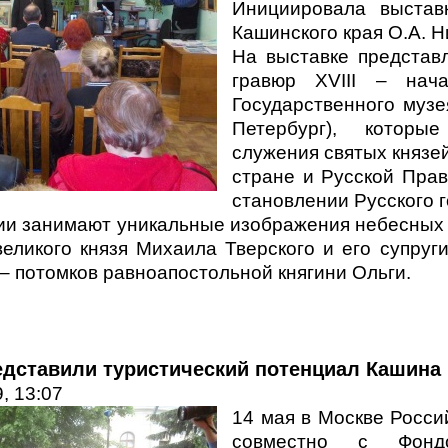
Инициировала выстав
Кашинского края О.А. Н
На выставке представ
гравюр XVIII – нач
Государственного музея
Петербург), которы
служения святых князе
стране и Русской Прав
становлении Русского г
ции занимают уникальные изображения небесных 
великого князя Михаила Тверского и его супруг
– потомков равноапостольной княгини Ольги.
дставили туристический потенциал Кашина
, 13:07
14 мая в Москве Росси
совместно с Фонд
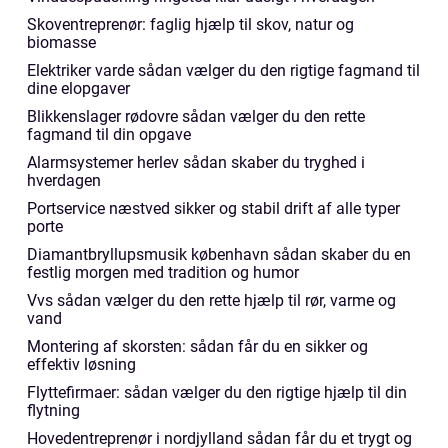
Skoventreprenør: faglig hjælp til skov, natur og
biomasse
Elektriker varde sådan vælger du den rigtige fagmand til
dine elopgaver
Blikkenslager rødovre sådan vælger du den rette
fagmand til din opgave
Alarmsystemer herlev sådan skaber du tryghed i
hverdagen
Portservice næstved sikker og stabil drift af alle typer
porte
Diamantbryllupsmusik københavn sådan skaber du en
festlig morgen med tradition og humor
Vvs sådan vælger du den rette hjælp til rør, varme og
vand
Montering af skorsten: sådan får du en sikker og
effektiv løsning
Flyttefirmaer: sådan vælger du den rigtige hjælp til din
flytning
Hovedentreprenør i nordjylland sådan får du et trygt og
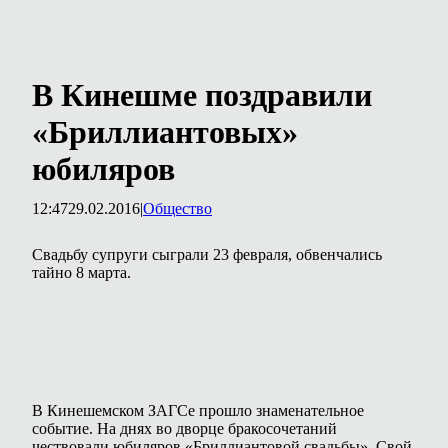
В Кинешме поздравили
«Бриллиантовых»
юбиляров
12:47
29.02.2016
|
Общество
Свадьбу супруги сыграли 23 февраля, обвенчались
тайно 8 марта.
В Кинешемском ЗАГСе прошло знаменательное
событие. На днях во дворце бракосочетаний
чествовали юбиляров «Бриллиантовой свадьбы». Свой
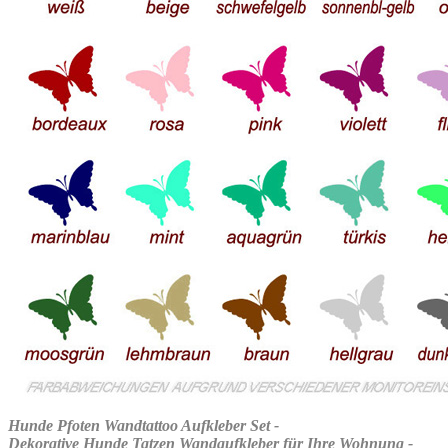
Hunde Pfoten Wandtattoo Aufkleber Set -
Dekorative Hunde Tatzen Wandaufkleber für Ihre Wohnung -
■ ■ ■
### YOUR OBJECTIVE
Copy out every line of text in the material above, word for word, and leave out the pictures.

### SOLUTION
Инициировала выстав
Кашинского края О.А. Н
На выставке представ
гравюр XVIII – нач
Государственного музея
Петербург), которы
служения святых князе
стране и Русской Прав
становлении Русского г
ции занимают уникальные изображения небесных 
великого князя Михаила Тверского и его супруг
– потомков равноапостольной княгини Ольги.
дставили туристический потенциал Кашина
, 13:07
14 мая в Москве Росси
совместно с Фонд
Skoventreprenør: faglig hjælp til skov, natur og
biomasse
Elektriker varde sådan vælger du den rigtige fagmand til
dine elopgaver
Blikkenslager rødovre sådan vælger du den rette
fagmand til din opgave
Alarmsystemer herlev sådan skaber du tryghed i
hverdagen
Portservice næstved sikker og stabil drift af alle typer
porte
Diamantbryllupsmusik københavn sådan skaber du en
festlig morgen med tradition og humor
Vvs sådan vælger du den rette hjælp til rør, varme og
vand
Montering af skorsten: sådan får du en sikker og
effektiv løsning
Flyttefirmaer: sådan vælger du den rigtige hjælp til din
flytning
Hovedentreprenør i nordjylland sådan får du et trygt og
В Кинешме поздравили
«Бриллиантовых»
юбиляров
12:47
29.02.2016
|
Общество
Свадьбу супруги сыграли 23 февраля, обвенчались
тайно 8 марта.
В Кинешемском ЗАГСе прошло знаменательное
событие. На днях во дворце бракосочетаний
чествовали юбиляров «Бриллиантовой свадьбы». Свой
Hunde Pfoten Wandtattoo Aufkleber Set -
Dekorative Hunde Tatzen Wandaufkleber für Ihre Wohnung -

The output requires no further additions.